### EXCERPTED DATA
⁂

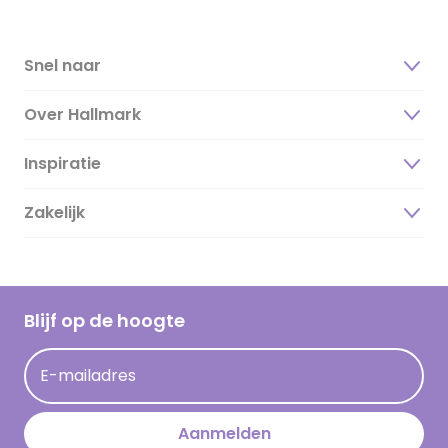
Snel naar
Over Hallmark
Inspiratie
Over ons
Duurzaamheid
Zakelijk
Magazine
Vacatures
Inspiratieteksten
Inloggen retailer
Werken bij Hallmark
Cadeau inspiratie
Hallmark Kaartclub
Blijf op de hoogte
Kaartinspiratie
Acties
E-mailadres
Persberichten
Hallmark en Kinderpostzegels
Aanmelden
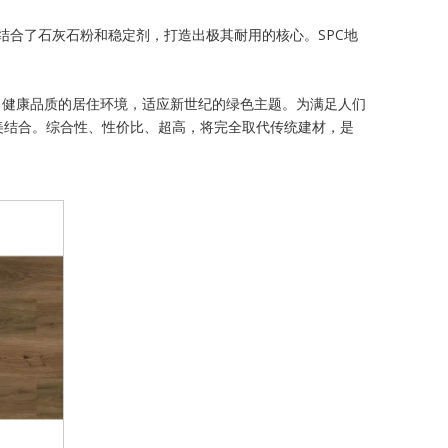
华结合了石灰石粉和稳定剂，打造出极其耐用的核心。SPC地
、健康品质的居住环境，适应新世纪的绿色主题。为满足人们
美结合。综合性、性价比、超高，将完全取代传统建材，是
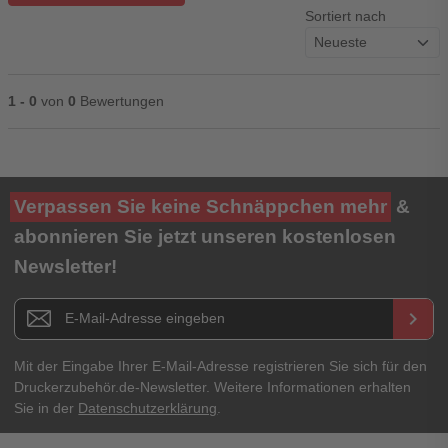
Sortiert nach
1 - 0
von
0
Bewertungen
Ihre Bewertung**
Verpassen Sie keine Schnäppchen mehr
&
★
★
★
★
★
abonnieren Sie jetzt unseren kostenlosen
Newsletter!
Titel**
E-Mail-Adresse
Newsletter E-Mail Adresse
keyboard_arrow_right
Ihre Erfahrungen**
Ihr Passwort
Mit der Eingabe Ihrer E-Mail-Adresse registrieren Sie sich für den
Druckerzubehör.de-Newsletter. Weitere Informationen erhalten
Sie in der
Datenschutzerklärung
.
Ich habe mein Passwort vergessen.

⁂

### WHAT IS NEEDED
Search the entries for the word "Newsletter" and pick out every line that holds it.

### TASK OUTPUT
Newsletter!
Newsletter E-Mail Adresse
Druckerzubehör.de-Newsletter. Weitere Informationen erhalten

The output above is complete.